Where the AI comes from also matters. Globally, patients are over three times more likely to trust an AI agent integrated into their doctor’s secure portal than one available through a public chatbot or general health site, a clear signal that institutional accountability and provider context are central to acceptance.
“Australians are navigating healthcare’s digital transformation with pragmatism: open to innovation, but determined to be in the driver’s seat. Our research shows there is still significant room for improvement, with patients continuing to fall through the cracks of a disconnected healthcare system,” said Bryan Tan, Salesforce’s Chief Health Officer ANZ.
“Patients are telling us they’re willing to embrace AI when it helps remove friction from the healthcare experience, but they are equally clear about the conditions for trust. There’s a clear signal to healthcare providers and technology companies: trust must be earned. Patients want transparency, human oversight and the ability to remain in control of their own care every step of the way.”

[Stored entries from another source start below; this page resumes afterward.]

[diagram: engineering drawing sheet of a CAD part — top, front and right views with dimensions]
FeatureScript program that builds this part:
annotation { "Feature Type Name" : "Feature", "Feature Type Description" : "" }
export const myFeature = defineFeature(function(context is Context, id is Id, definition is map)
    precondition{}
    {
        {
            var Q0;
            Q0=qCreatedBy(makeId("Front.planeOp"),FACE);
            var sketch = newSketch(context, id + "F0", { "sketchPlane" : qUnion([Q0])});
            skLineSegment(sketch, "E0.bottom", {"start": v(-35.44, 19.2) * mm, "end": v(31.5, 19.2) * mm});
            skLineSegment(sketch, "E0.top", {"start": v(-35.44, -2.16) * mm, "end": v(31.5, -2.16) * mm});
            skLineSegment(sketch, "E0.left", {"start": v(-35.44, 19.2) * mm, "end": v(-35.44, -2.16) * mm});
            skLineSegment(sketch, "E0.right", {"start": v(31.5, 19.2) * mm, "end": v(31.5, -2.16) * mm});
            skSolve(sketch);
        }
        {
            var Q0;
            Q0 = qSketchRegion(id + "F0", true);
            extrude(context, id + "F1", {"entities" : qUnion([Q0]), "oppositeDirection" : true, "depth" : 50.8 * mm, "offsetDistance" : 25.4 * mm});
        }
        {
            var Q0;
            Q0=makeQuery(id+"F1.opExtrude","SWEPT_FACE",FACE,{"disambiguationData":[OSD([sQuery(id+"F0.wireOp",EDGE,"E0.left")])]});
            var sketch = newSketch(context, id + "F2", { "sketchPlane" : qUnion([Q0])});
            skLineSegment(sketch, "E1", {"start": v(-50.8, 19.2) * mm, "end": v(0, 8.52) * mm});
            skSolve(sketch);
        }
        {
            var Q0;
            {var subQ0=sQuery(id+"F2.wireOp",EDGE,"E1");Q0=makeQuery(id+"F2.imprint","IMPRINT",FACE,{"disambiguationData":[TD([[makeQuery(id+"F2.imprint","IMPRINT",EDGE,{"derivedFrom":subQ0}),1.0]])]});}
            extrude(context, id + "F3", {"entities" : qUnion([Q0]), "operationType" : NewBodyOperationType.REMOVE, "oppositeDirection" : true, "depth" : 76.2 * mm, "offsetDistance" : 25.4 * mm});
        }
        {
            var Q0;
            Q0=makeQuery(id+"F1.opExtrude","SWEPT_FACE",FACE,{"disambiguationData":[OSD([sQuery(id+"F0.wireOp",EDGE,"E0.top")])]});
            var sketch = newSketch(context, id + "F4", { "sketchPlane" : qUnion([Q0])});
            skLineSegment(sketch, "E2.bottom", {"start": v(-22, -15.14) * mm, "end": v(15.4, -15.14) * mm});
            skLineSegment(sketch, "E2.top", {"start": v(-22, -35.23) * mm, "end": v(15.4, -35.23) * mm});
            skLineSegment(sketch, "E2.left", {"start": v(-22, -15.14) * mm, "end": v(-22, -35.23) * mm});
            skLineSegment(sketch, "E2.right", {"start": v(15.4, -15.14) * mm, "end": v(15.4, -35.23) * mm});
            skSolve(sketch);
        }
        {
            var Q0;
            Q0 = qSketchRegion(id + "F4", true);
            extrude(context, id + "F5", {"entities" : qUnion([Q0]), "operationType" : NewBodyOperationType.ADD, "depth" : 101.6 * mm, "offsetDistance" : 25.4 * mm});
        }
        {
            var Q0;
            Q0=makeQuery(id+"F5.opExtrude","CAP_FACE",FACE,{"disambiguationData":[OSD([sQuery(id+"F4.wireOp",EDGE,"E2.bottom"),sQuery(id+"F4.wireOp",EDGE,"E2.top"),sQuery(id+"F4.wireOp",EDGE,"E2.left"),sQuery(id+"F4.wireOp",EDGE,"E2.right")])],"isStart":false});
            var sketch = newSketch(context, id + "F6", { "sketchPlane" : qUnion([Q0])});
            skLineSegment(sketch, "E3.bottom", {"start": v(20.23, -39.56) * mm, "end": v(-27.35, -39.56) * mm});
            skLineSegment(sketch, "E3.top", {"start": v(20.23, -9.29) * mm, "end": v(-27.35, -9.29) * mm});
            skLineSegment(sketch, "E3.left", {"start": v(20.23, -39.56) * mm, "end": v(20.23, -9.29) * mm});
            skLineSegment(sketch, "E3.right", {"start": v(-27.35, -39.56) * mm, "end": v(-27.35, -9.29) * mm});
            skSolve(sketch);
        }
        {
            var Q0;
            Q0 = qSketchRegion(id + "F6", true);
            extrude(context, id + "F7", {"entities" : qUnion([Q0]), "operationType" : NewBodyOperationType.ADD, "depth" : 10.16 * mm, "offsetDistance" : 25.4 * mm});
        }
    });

Balancing efficiency and accountability
Local patients are increasingly willing to use agentic AI for tasks like billing and rescheduling. Over four in 10 (45 per cent in Australia and 47 per cent in New Zealand) prefer AI agents over humans to avoid wait times, but only when human support is clearly available and accessible. Sixty per cent of Australians and 66 per cent of New Zealanders would rather access 24/7 AI support than wait for someone to pick up the phone during office hours.
The loyalty implications are real. Thirty-eight per cent of Australian patients and 36% of New Zealand patients say a 24/7 agentic assistant would make them more likely to stay within a provider’s network for follow-up care. There is a direct line between administrative trust and retention.
Patients managing chronic conditions feel the need most acutely. Sixty-three percent of Australian patients and 64 per cent of New Zealand patients with long-term conditions say a 24/7 digital helper would make managing their health significantly easier. Yet none of that convenience erases the expectation of human backup.
For healthcare organisations, the message is clear: patients are ready to embrace agentic AI but only when it is built on transparent, governed foundations with clear escalation paths, audit trails and provider-backed deployment.
More information:
- Read the full 2026 Connected Health Consumer Report
- Explore the Provider Technology Playbook
- Read more about Agentforce Health agents
- Learn how to bring Agentforce into your healthcare organisation: Accelerate outcomes with Agentforce 360 for Health.
- Check out the webinar: 5 Global Findings Revealing What Patients Really Want From AI in Healthcare
About the research
The Salesforce Connected Health Consumer Report surveyed 3,200 adults, including 400 respondents in Australia and 400 respondents in New Zealand, alongside respondents in the United States, Canada, Mexico, Brazil, the United Kingdom and Ireland, from 24 March–10 April 2026. All respondents are health consumers aged 18 and older. Full methodology is available in the report appendix.